Is your hair gray? A California friend told me she called her hairdresser to ask what she’d need to color her dark hair “so as not to resemble a skunk,” ordered the provisions online to be delivered to her home, and is prepared to give it a try. She also has ordered cat-grooming implements as her cat’s fur is a mess, and the groomer’s studio is not open for business. I told her to take care because when I lived in Harlan, I was grooming my son Quentin’s dog Moreover one day, I cut a hole in his throat. I panicked and quickly called an R.N. friend Dawn Nunez to get medical advice. The dog survived.
We’re still using Kleenex at our house except for the two rolls of toilet tissue my grandson brought yesterday. He had his son Cohl, 3, in the car with him, and I had to run out to greet him, but I kept my distance. He probably wondered why I was acting so silly in my bare feet and nightgown and why he was banned from my house.

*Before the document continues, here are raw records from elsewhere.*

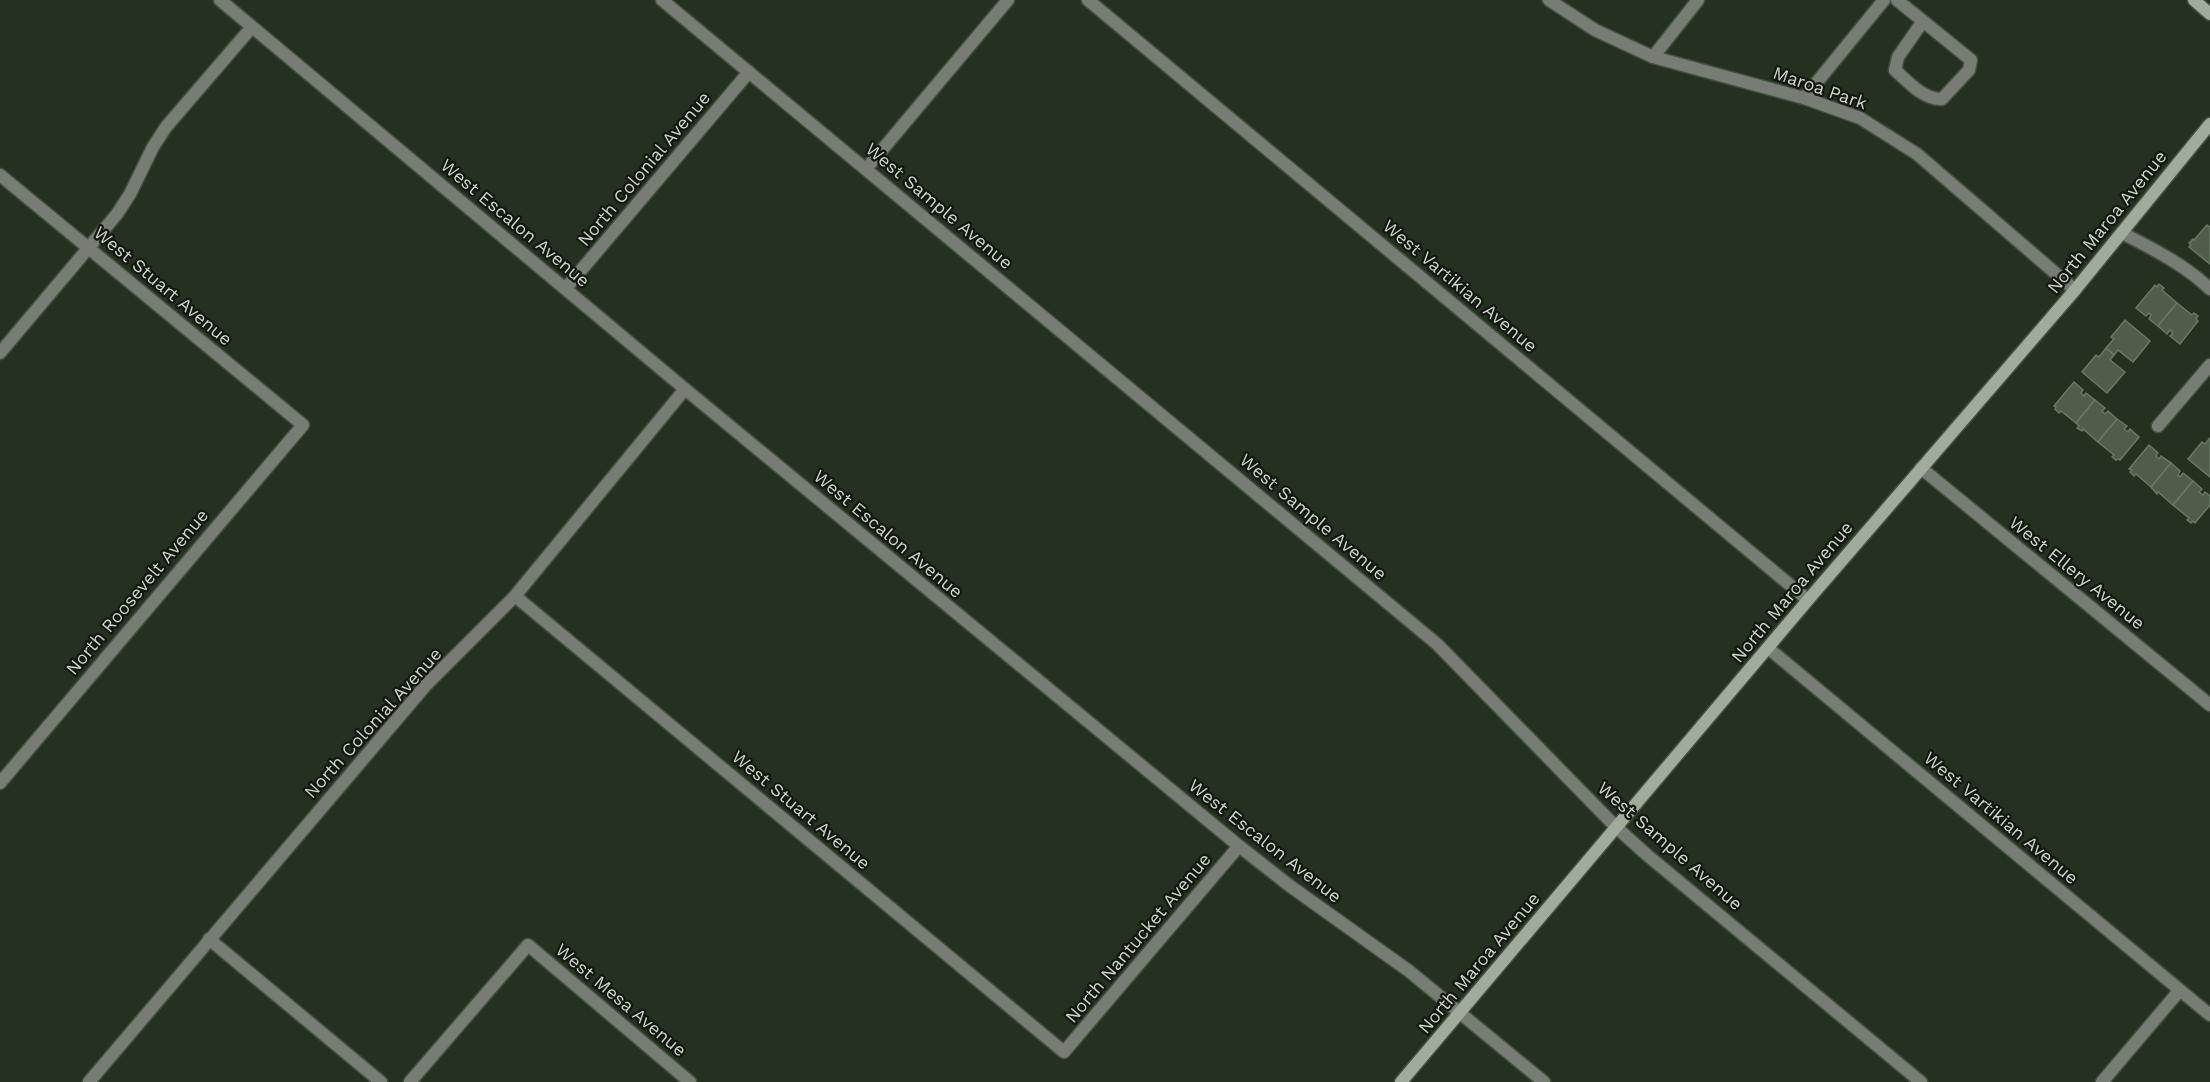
<svg xmlns="http://www.w3.org/2000/svg" width="2210" height="1082" font-family="'Work Sans',sans-serif">
<rect width="100%" height="100%" fill="#253120"/>
<g fill="#4f5d4a" stroke="#6a7864" stroke-width="1.5">
<path d="M 2207,225 L 2210,227 L 2210,264 L 2189,247 L 2191,245 L 2189,243 L 2193,239 L 2194,240 Z"/>
<path d="M 2159,284 L 2164,288 L 2162,290 L 2177,303 L 2158,326 L 2149,319 L 2151,315 L 2149,313 L 2146,316 L 2136,308 L 2155,285 L 2157,287 Z"/>
<path d="M 2177,303 L 2192,315 L 2194,313 L 2198,316 L 2196,319 L 2198,321 L 2180,344 L 2170,336 L 2173,333 L 2170,330 L 2167,334 L 2158,326 Z"/>
<path d="M 2125,320 L 2150,341 L 2133,362 L 2118,350 L 2114,355 L 2106,348 L 2114,339 L 2111,337 Z"/>
<path d="M 2106,348 L 2114,355 L 2110,360 L 2125,372 L 2107,393 L 2082,372 L 2096,355 L 2099,357 Z"/>
<path d="M 2074,382 L 2083,390 L 2081,393 L 2084,396 L 2086,393 L 2095,400 L 2076,423 L 2061,411 L 2059,413 L 2055,409 L 2056,407 L 2054,406 Z"/>
<path d="M 2095,400 L 2105,408 L 2102,411 L 2105,414 L 2108,411 L 2117,419 L 2098,442 L 2083,429 L 2082,431 L 2077,428 L 2079,426 L 2076,423 Z"/>
<path d="M 2117,419 L 2127,426 L 2124,429 L 2128,432 L 2130,429 L 2139,437 L 2120,460 L 2118,459 L 2116,460 L 2112,457 L 2114,455 L 2098,442 Z"/>
<path d="M 2210,438 L 2210,477 L 2188,459 L 2202,442 L 2205,444 Z"/>
<path d="M 2149,445 L 2158,453 L 2156,456 L 2159,459 L 2161,456 L 2171,463 L 2151,487 L 2136,474 L 2134,476 L 2130,472 L 2132,470 L 2129,469 Z"/>
<path d="M 2171,463 L 2180,471 L 2178,475 L 2180,477 L 2183,473 L 2193,481 L 2173,505 L 2158,492 L 2157,494 L 2151,487 Z"/>
<path d="M 2193,481 L 2202,489 L 2199,492 L 2203,495 L 2205,492 L 2210,496 L 2210,505 L 2195,523 L 2193,521 L 2191,523 L 2187,520 L 2189,518 L 2173,505 Z"/>
</g>
<g fill="none" stroke-linecap="round" stroke-linejoin="round">
<g stroke="#434f3f" stroke-width="15">
<g id="street">
<path d="M 220,0 L 685,389 L 1239,846 L 1290,886 L 1409,971 L 1544,1082"/>
<path d="M 662,0 L 1437,644 L 1616,827 L 1647,855 L 1921,1082"/>
<path d="M 1088,0 L 1808,600"/>
<path d="M 1549,0 L 1595,30 L 1653,57 L 1804,98 L 1860,118 L 1917,154 L 2075,290"/>
<path d="M 1897,0 L 1971,60 L 1969,70 L 1942,99 C 1924,100 1908,82 1895,70 L 1898,57 L 1923,21"/>
<path d="M 1653,57 L 1698,0"/>
<path d="M 1804,98 L 1884,0"/>
<path d="M 866,169 L 1008,0"/>
<path d="M 0,175 L 303,425 L 0,783"/>
<path d="M 2122,233 C 2153,249 2185,265 2210,289"/>
<path d="M 566,288 L 749,72"/>
<path d="M 0,353 L 117,214 L 130,194 L 153,147 L 166,127 L 252,27"/>
<path d="M 2158,426 L 2210,365"/>
<path d="M 1921,468 L 2210,705"/>
<path d="M 515,596 L 1064,1052 L 1239,846"/>
<path d="M 1768,648 L 2210,1015"/>
<path d="M 209,939 L 381,1082"/>
<path d="M 89,1082 L 426,685 L 515,596 L 685,389"/>
<path d="M 410,1082 L 528,945 L 690,1082"/>
<path d="M 2102,1082 L 2180,990"/>
</g>
</g>
<g stroke="#434f3f" stroke-width="15">
<g id="secondary">
<path d="M 2194,0 L 2210,14"/>
<path d="M 1401,1082 L 1808,600 L 2075,290 L 2210,124"/>
</g>
</g>
<use href="#street" stroke="#777d74" stroke-width="12"/>
<use href="#secondary" stroke="#a0ab9c" stroke-width="12"/>
</g>
<g text-anchor="middle" stroke-width="4.5" stroke-linejoin="round" paint-order="stroke">
<g font-size="18" fill="#ced6cb" stroke="#121710">
<text transform="translate(1820 88) rotate(19)" y="6">Maroa Park</text>
<text transform="translate(644 169) rotate(-50)" y="6">North Colonial Avenue</text>
<text transform="translate(939 206) rotate(40)" y="6">West Sample Avenue</text>
<text transform="translate(2107 222) rotate(-51)" y="6">North Maroa Avenue</text>
<text transform="translate(515 223) rotate(40)" y="6">West Escalon Avenue</text>
<text transform="translate(163 286) rotate(40)" y="6">West Stuart Avenue</text>
<text transform="translate(1460 286) rotate(40)" y="6">West Vartikian Avenue</text>
<text transform="translate(1313 517) rotate(40)" y="6">West Sample Avenue</text>
<text transform="translate(888 534) rotate(40)" y="6">West Escalon Avenue</text>
<text transform="translate(2077 573) rotate(39)" y="6">West Ellery Avenue</text>
<text transform="translate(137 592) rotate(-50)" y="6">North Roosevelt Avenue</text>
<text transform="translate(1792 592) rotate(-50)" y="6">North Maroa Avenue</text>
<text transform="translate(373 723) rotate(-48)" y="6">North Colonial Avenue</text>
<text transform="translate(801 810) rotate(40)" y="6">West Stuart Avenue</text>
<text transform="translate(2001 818) rotate(40)" y="6">West Vartikian Avenue</text>
<text transform="translate(1265 841) rotate(38)" y="6">West Escalon Avenue</text>
<text transform="translate(1670 846) rotate(41)" y="6">West Sample Avenue</text>
<text transform="translate(1138 938) rotate(-50)" y="6">North Nantucket Avenue</text>
<text transform="translate(1479 963) rotate(-50)" y="6">North Maroa Avenue</text>
<text transform="translate(621 1000) rotate(40)" y="6">West Mesa Avenue</text>
</g>
</g>
</svg>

Speaking of shortages, maybe it’s time to explore your cooking skills as Ted Allen tests the contestants on “Chopped” where they are given mystery baskets and must create a designated dish. You have an advantage, because you can use anything in your pantry or refrigerator. Check the dates on ingredients, however, because last week I had frozen ground beet and started to make tacos with a kit until I checked the date on the box- March 2015.
In these days of a new normal, persons in nursing homes and assisted-living facilities are not allowed visitors , so I decided to make a phone call to my Columbian Club friend Rosemary Gutmann at Garbry Ridge Assisted Living. She reported that she and her husband Paul are managing their isolation well. They’re face-timing with their beloved grandchildren, they get phone calls, and their son and his family who live in Cincinnati recently visited. They stayed on the sidewalk outside the open window of the Guttman’s quarters and talked. Also, a note arrived in their mail from an anonymous school child. It said, “We’re thinking of you, and we hope you’re keeping upbeat.” Smart kid and wise advice for all of us.
In conclusion, perhaps you haven’t thought of something I’d like to share with you. I just received a Facebook posting from friend Daniel Hance, an Iraq War veteran. The writer of the manifesto he sent detailed a list of issues that military men and women face every day, year after year : being confined, engaging in required repetitious activities, doing without, taking orders, realizing that death is possible- the kinds of issues we’re facing because of the coronavirus. The author writes, “We can deal; we just roll with it.” And over 9,000 retired Army medical personnel volunteered two days ago to come aboard to fight the coronavirus! These are exemplary men and women who deal and roll with it- even when not required to do so.